第25話 雨洗

 視界の端に現れた人影を捉えた春正は、思い出の海から上がり、心を凍らせる。


「どうであった?」


 問えば暗闇の中から、男が出てきた。春正直属の家臣の一人、幡部喜蔵はたべきぞうだ。

 人懐っこい性格で、すぐに人の懐に入り込んでしまう。その長所を活かすため、春正は以前より彼を、他家への使者として重用していた。

 そうして結んできた縁が、今は交渉や諜報に役立っている。


「はっ、若の御慧眼すいがん通りでございました。皆様、三の方に思う所がある模様」


 三の方は、長田澄明を指す符丁だ。彼の居城である三本松城に因む。

 喜蔵から戻って来た声に満足そうに頷くと、春正は盃に残る露を切り、新しく酒を注ぐ。


「苦労であった。

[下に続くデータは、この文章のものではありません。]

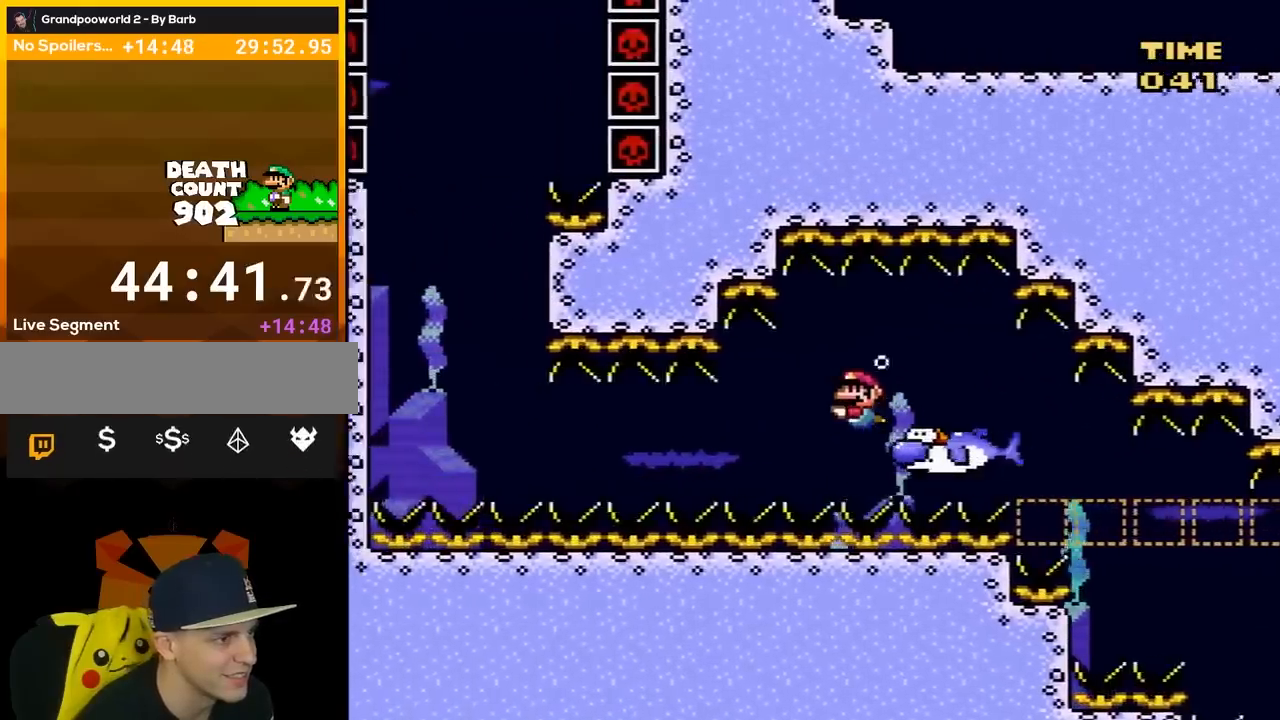
{"buttons": ["Y", "DPAD_DOWN", "DPAD_LEFT"], "events": [[317, "DPAD_DOWN", "down"], [367, "B", "down"], [433, "B", "up"]]}
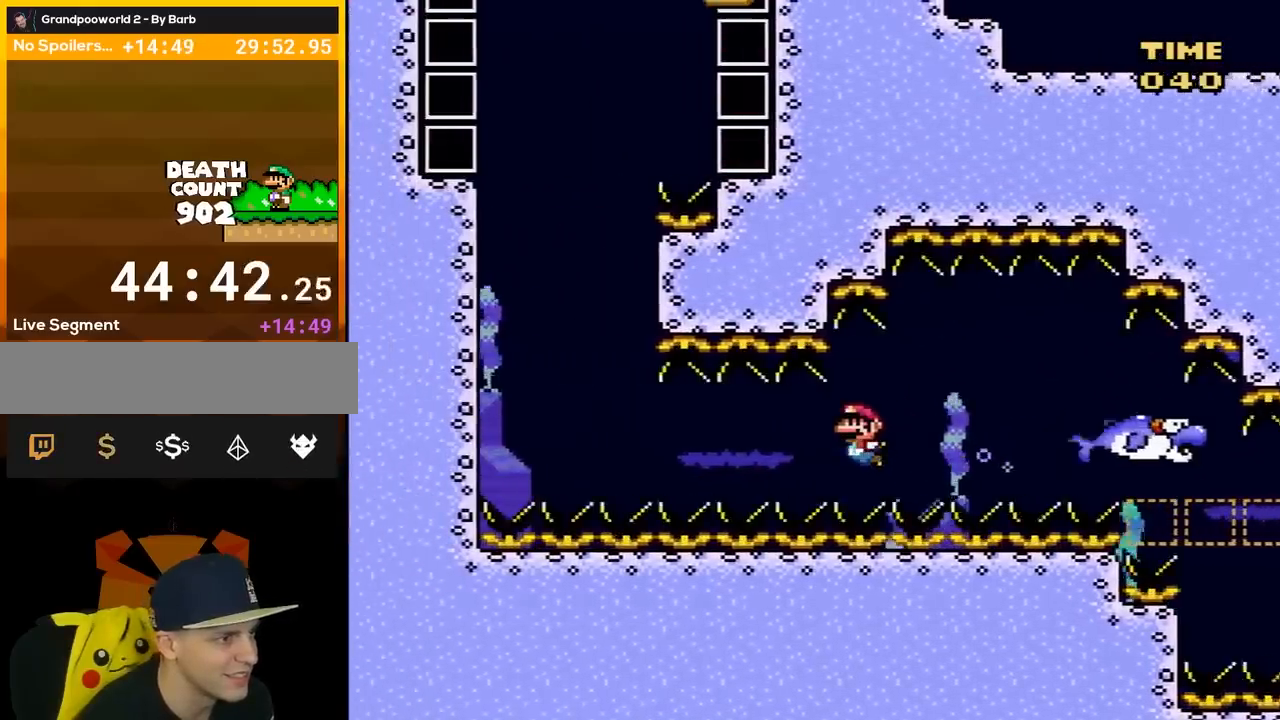
{"buttons": ["Y", "DPAD_DOWN", "DPAD_LEFT"], "events": [[400, "B", "down"], [433, "B", "up"]]}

飲んでいけ」

「頂戴いたします」


 差し出すと、喜蔵は恭しく受け取り一気に飲み干した。


「後は長田の長男を引きずり出すのみ、か。蒲野殿が予定通り動いてくれればいいが。あれが本当に餌になるのか」


 先程まで金切り声が聞こえていた部屋のほうをちらりと睨んでから、春正は眉をひそめる。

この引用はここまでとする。